### TASK DIRECTIONS
Where in the entries below does "founder" appear? Copy every line that has it.

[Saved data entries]

+++++

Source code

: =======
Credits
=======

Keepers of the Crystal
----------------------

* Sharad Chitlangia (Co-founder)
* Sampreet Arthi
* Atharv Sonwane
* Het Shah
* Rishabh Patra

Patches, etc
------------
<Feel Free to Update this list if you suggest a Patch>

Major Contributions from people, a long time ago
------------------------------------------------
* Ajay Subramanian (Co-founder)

+++++

### WRITTEN RESPONSE
* Sharad Chitlangia (Co-founder)
* Ajay Subramanian (Co-founder)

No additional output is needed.